• Your instructions
Report all lines of the records that contain "expression".

Collection entries
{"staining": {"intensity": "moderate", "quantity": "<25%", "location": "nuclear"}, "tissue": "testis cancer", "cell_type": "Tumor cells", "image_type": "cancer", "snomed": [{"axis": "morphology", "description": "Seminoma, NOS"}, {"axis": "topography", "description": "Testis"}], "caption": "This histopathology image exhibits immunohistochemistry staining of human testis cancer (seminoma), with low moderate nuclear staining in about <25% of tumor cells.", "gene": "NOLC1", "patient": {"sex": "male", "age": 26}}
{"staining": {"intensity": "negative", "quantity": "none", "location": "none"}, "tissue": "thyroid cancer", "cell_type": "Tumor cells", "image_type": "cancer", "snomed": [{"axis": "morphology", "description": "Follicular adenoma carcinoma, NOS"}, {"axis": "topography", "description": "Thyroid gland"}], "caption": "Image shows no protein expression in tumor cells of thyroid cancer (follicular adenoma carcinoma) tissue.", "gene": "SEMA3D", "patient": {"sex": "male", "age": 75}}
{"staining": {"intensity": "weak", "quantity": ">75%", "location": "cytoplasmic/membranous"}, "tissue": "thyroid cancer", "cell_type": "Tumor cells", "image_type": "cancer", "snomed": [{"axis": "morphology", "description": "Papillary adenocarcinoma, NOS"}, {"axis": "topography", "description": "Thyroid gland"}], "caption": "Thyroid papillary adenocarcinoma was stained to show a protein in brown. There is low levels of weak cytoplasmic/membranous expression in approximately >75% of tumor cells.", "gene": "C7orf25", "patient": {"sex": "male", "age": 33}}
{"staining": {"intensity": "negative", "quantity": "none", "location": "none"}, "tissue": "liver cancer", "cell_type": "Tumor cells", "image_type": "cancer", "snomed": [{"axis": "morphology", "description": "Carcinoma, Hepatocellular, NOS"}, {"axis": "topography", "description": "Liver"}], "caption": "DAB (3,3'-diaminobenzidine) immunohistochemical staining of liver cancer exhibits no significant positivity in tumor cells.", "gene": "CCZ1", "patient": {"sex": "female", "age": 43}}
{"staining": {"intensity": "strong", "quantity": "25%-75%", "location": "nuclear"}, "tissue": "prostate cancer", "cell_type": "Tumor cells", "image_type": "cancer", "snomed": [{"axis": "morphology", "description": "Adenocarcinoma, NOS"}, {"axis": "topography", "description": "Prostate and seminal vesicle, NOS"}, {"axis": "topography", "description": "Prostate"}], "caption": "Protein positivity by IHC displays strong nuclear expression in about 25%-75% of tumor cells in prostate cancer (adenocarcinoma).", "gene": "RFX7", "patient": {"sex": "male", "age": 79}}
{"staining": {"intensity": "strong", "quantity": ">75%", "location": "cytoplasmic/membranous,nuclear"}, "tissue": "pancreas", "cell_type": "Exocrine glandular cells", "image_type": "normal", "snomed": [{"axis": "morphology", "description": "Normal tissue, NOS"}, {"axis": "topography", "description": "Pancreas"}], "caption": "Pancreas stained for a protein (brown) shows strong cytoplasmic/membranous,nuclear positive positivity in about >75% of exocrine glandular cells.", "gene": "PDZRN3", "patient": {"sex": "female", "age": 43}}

• Answer to this problem
{"staining": {"intensity": "negative", "quantity": "none", "location": "none"}, "tissue": "thyroid cancer", "cell_type": "Tumor cells", "image_type": "cancer", "snomed": [{"axis": "morphology", "description": "Follicular adenoma carcinoma, NOS"}, {"axis": "topography", "description": "Thyroid gland"}], "caption": "Image shows no protein expression in tumor cells of thyroid cancer (follicular adenoma carcinoma) tissue.", "gene": "SEMA3D", "patient": {"sex": "male", "age": 75}}
{"staining": {"intensity": "weak", "quantity": ">75%", "location": "cytoplasmic/membranous"}, "tissue": "thyroid cancer", "cell_type": "Tumor cells", "image_type": "cancer", "snomed": [{"axis": "morphology", "description": "Papillary adenocarcinoma, NOS"}, {"axis": "topography", "description": "Thyroid gland"}], "caption": "Thyroid papillary adenocarcinoma was stained to show a protein in brown. There is low levels of weak cytoplasmic/membranous expression in approximately >75% of tumor cells.", "gene": "C7orf25", "patient": {"sex": "male", "age": 33}}
{"staining": {"intensity": "strong", "quantity": "25%-75%", "location": "nuclear"}, "tissue": "prostate cancer", "cell_type": "Tumor cells", "image_type": "cancer", "snomed": [{"axis": "morphology", "description": "Adenocarcinoma, NOS"}, {"axis": "topography", "description": "Prostate and seminal vesicle, NOS"}, {"axis": "topography", "description": "Prostate"}], "caption": "Protein positivity by IHC displays strong nuclear expression in about 25%-75% of tumor cells in prostate cancer (adenocarcinoma).", "gene": "RFX7", "patient": {"sex": "male", "age": 79}}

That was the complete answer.